• _CONSIGNES ET EXERCICES_
1 – D'après l'extrait, de combien de crans Standard & Poor's menace-t-elle d'abaisser la note de la France ?
2 – Reproduisez le passage de l'extrait qui va de « Un cran pour » jusqu'à « Luxembourg et Pays-Bas). », ces deux bornes comprises.

• _EXTRAIT DU TEXTE_
--*--

L’agence s’inquiète tout particulièrement de la France qui pourrait être le seul pays « AAA » à voir sa note abaissée de deux crans.

La persistance des désaccords sur la sortie de la crise, la menace d’un assèchement du crédit et l'emballement des taux obligataires pourraient bientôt faire tache sur le carnet de notes des meilleurs élèves de la zone euro.
Standard & Poor's a annoncé, lundi 5 décembre, avoir placé sous surveillance négative la dette de 15 pays de la zone euro, dont la France et l’Allemagne.
Une décision qui, d’ordinaire, ouvre la voie à une dégradation de la notation souveraine dans les trois mois. Mais l’agence a fait savoir qu’elle pourrait cette fois-ci donner son verdict plus rapidement.
Un cran pour tous, deux pour la France
S&P met une pression particulière sur la France, menaçant d’abaisser sa note de deux crans contre un seulement pour les cinq autres pays « AAA » de la zone euro (Allemagne, Autriche, Finlande, Luxembourg et Pays-Bas).
L’agence s’inquiète des conséquences pour le pays de l'aggravation des problèmes politiques, financiers et monétaires au sein de la zone euro.
Plus particulièrement, elle estime que "[l’insuffisance] de liquidités et la détérioration de la qualité des actifs des banques françaises pourraient augmenter la possibilité d'un besoin d'injection de capitaux supplémentaires par l'Etat".

--*--

• _DONNÉES ÉTUDIÉES_
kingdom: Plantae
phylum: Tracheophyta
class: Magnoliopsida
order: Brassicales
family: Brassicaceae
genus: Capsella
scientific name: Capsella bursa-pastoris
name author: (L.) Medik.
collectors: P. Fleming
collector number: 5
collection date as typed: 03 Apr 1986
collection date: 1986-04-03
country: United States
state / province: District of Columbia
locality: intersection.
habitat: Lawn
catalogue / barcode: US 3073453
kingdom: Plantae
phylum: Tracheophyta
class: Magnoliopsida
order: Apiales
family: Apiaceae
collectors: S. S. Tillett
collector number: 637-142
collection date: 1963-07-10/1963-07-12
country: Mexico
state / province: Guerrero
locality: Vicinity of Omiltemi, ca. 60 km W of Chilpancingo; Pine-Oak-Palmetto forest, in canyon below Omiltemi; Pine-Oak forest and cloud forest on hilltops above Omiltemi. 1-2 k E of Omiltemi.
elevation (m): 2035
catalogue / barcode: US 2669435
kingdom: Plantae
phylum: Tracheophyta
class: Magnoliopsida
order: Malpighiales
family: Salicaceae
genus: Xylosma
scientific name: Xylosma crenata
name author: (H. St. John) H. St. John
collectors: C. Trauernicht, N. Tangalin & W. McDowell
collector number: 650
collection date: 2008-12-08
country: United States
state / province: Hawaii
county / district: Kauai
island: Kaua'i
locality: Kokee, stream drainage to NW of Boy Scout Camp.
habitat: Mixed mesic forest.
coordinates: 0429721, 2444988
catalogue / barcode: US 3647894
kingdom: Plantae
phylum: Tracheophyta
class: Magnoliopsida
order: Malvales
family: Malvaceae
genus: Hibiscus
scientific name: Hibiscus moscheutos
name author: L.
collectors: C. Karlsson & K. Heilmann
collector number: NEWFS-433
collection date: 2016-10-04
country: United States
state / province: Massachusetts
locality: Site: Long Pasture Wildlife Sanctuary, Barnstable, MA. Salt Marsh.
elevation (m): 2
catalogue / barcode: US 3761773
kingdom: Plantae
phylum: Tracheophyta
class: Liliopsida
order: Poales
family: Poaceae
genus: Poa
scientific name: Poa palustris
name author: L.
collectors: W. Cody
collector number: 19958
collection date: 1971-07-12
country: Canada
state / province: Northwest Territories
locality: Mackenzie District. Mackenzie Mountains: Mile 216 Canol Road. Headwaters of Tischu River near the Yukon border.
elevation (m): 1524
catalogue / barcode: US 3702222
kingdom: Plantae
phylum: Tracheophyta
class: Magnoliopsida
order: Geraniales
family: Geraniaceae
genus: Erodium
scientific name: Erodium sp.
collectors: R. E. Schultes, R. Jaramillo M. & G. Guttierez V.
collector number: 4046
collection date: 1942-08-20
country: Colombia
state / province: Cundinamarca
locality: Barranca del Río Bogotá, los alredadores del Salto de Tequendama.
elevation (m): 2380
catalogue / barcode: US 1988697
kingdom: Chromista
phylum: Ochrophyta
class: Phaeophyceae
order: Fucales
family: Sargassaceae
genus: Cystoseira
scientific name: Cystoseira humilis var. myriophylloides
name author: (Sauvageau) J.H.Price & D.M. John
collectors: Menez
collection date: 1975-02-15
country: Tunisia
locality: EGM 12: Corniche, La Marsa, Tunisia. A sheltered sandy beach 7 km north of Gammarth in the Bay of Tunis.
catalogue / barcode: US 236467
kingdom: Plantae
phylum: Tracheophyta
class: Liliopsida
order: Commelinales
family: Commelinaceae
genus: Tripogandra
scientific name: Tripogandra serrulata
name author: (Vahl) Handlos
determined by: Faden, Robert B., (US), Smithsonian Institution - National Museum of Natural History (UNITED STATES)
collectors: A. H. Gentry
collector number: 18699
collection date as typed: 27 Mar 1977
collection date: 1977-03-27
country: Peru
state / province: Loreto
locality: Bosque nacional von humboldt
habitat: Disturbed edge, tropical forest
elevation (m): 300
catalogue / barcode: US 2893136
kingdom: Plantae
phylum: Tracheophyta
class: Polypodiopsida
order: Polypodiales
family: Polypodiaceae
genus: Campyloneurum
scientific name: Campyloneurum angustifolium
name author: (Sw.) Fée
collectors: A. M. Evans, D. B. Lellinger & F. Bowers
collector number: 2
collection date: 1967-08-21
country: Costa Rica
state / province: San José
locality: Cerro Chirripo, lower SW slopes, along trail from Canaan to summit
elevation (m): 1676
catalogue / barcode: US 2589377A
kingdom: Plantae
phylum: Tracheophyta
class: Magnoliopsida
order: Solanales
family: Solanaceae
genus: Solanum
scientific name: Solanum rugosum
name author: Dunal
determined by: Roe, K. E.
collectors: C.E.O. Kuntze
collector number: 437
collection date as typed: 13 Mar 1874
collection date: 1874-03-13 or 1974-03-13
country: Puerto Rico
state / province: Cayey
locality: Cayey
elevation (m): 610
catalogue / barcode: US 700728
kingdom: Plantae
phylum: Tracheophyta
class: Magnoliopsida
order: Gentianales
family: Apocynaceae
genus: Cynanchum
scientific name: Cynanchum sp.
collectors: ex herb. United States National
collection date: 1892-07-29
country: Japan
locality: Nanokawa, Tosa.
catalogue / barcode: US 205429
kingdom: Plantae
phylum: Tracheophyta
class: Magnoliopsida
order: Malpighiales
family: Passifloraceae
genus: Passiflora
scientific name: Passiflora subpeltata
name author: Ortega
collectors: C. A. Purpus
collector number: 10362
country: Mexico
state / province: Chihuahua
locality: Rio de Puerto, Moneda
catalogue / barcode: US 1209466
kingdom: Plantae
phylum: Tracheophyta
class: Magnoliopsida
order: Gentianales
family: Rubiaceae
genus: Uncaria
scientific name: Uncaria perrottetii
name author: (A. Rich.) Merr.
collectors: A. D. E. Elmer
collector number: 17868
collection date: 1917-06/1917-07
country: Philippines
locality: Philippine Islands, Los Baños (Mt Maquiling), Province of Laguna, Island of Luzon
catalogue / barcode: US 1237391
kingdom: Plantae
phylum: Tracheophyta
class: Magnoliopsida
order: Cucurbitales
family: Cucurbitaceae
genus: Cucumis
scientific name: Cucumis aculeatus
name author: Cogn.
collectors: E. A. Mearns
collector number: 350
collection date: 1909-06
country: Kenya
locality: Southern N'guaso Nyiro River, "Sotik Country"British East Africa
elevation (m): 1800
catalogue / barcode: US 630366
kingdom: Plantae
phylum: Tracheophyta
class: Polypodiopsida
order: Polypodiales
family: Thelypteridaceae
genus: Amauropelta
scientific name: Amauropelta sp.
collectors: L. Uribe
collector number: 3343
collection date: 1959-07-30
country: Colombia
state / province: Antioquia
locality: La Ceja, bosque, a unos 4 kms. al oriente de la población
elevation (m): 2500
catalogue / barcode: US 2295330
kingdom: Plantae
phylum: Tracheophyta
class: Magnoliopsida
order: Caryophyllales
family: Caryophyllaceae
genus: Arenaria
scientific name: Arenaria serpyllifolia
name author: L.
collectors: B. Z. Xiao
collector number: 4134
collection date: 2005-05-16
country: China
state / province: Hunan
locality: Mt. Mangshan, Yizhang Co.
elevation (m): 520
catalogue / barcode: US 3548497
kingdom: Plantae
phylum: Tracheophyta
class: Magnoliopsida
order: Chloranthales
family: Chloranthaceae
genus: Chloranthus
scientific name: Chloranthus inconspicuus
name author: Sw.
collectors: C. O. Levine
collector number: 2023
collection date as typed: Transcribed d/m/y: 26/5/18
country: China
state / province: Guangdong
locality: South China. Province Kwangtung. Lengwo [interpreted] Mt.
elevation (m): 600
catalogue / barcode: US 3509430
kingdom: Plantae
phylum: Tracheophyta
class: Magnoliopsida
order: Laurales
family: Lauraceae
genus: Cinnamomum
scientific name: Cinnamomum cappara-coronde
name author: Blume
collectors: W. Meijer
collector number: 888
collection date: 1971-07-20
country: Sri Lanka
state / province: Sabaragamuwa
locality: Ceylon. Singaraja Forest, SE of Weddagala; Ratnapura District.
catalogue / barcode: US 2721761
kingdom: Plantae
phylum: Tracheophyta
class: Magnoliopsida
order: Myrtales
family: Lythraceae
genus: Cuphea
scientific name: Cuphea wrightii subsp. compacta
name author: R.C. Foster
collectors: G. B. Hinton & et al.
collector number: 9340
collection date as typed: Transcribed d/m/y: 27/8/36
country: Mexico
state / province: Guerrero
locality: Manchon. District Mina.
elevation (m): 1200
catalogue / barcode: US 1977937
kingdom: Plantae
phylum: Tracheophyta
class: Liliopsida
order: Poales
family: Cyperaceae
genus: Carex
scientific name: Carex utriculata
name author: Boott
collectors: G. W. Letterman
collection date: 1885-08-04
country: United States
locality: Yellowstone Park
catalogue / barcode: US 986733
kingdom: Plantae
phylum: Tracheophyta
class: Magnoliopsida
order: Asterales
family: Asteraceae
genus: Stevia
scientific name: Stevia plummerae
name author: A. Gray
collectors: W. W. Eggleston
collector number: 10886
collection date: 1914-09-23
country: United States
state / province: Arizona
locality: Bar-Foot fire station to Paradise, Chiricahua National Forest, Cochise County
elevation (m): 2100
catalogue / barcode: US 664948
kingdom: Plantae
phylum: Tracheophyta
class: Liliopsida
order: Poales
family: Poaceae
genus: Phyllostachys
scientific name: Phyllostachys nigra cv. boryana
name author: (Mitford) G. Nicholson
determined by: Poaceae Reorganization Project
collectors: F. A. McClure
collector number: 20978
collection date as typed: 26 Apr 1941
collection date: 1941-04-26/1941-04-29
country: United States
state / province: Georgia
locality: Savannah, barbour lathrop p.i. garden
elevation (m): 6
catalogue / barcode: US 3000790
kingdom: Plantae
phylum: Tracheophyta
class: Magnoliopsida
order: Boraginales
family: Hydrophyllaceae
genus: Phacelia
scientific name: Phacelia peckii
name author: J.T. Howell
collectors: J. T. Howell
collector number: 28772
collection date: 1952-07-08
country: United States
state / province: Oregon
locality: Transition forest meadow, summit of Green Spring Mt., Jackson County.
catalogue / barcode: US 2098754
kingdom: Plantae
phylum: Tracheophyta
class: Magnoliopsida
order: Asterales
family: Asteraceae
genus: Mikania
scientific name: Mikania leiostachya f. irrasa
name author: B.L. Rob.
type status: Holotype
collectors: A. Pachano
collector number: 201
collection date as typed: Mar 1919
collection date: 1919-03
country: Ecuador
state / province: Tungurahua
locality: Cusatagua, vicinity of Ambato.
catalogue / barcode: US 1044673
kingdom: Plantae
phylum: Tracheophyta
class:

--*--

• _CORRIGÉS_
1 – De deux crans.

2 –
Un cran pour tous, deux pour la France
S&P met une pression particulière sur la France, menaçant d’abaisser sa note de deux crans contre un seulement pour les cinq autres pays « AAA » de la zone euro (Allemagne, Autriche, Finlande, Luxembourg et Pays-Bas).